CHAVEZ: In the Rose Garden, right. And this is common complaint among groups like Numbers U.S.A and FAIR and some of the other anti-immigration groups, but the fact is, this has been studied ad naseum for years and years. And when we have more immigrants, including illegal immigrants, by and large, during good economic times they increase jobs for Americans. They don't take jobs away.

And the fact is, they also leave the country and don't come in in great numbers when we're in economic hard times like we are right now. They're sort of the canary in the mineshaft. Their presence, in good times, suggests we're in a boom and when they're not here, it usually suggests we're in trouble.

CORNISH: Lots of that...

DIONNE: Can I say just very quickly that people brought over here as kids, I think, are very sympathetic figures to most Americans. It's not like these folks set out to break the law.

CORNISH: Yes, but E.J., this is a program that's going to apply to folks up to the age of 30. And there can be an argument made by critics of this that we're not talking about kids here.

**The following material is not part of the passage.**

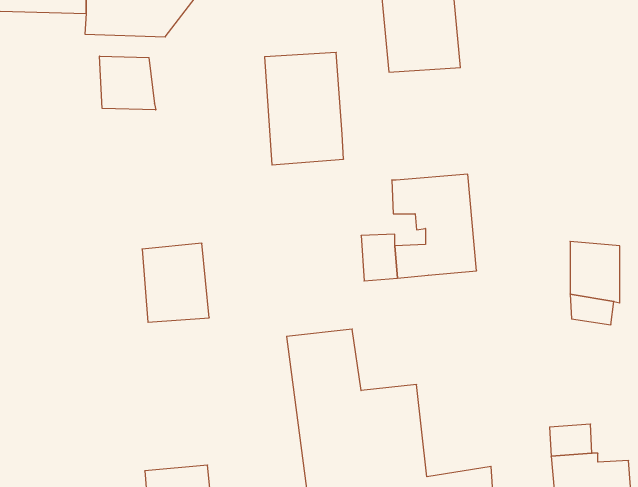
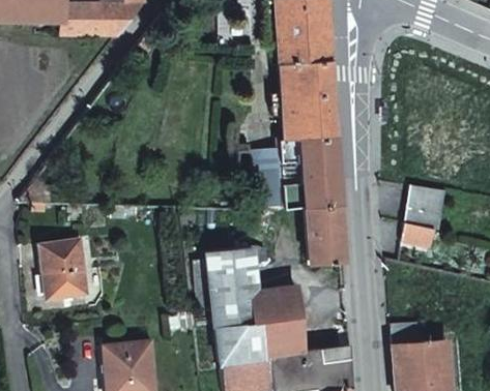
building: [265,52,344,165] -> [279,60,335,140]
building: [100,56,156,110] -> none
building: [142,243,209,322] -> [39,241,87,297]
building: none -> [307,204,345,263]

DIONNE: No, but we are talking about people who came here with their parents and I think that as groups of immigrants go, this is a group that I think even people who are somewhat critical of more open immigration have some sympathy for.

CORNISH: Just a minute and a half left, but I want to talk about the dueling economic speeches earlier this week. Neither candidate unveiled any big ideas. I feel like they don't have any incentive to, Linda.

CHAVEZ: Well, I think the president's speech was all about trying to get his foot out of his mouth from last week when he suggested that the private sector was doing just fine. And his focus was to try to turn and attack the Republicans in Congress to say that if their plans, if their budget plan in the House were to go through, that it would be huge deep cuts. And so that's what his purpose was.

CORNISH: And E.J., what did you see happening there?

DIONNE: I think he was trying to draw a line between a bad two weeks and the rest of the campaign. I thought he had some success in doing that. He's got a more complicated case to make. Romney wants to say times are bad, Obama didn't fix it, try me. Obama wants - has to say that I know people are hurting, but I made things better, that I have some ideas, Congress is killing them but without looking like he's making an alibi.

But I think his effort to create a big philosophical argument here will be very useful for us because he is correct in saying that there are large differences between himself and Mitt Romney over the role of government in promoting economic growth and job creation and in whether the market can solve problems all by itself.

And so Obama wants a big argument. Romney wants a simple referendum on Obama and the economy. I think Obama took at least a step towards starting the big argument.

CORNISH: Syndicated columnist Linda Chavez, thank you.

CHAVEZ: Thank you.

CORNISH: E.J. Dionne of The Washington Post and Brookings Institution, thank you.

DIONNE: Great to be with you, thanks.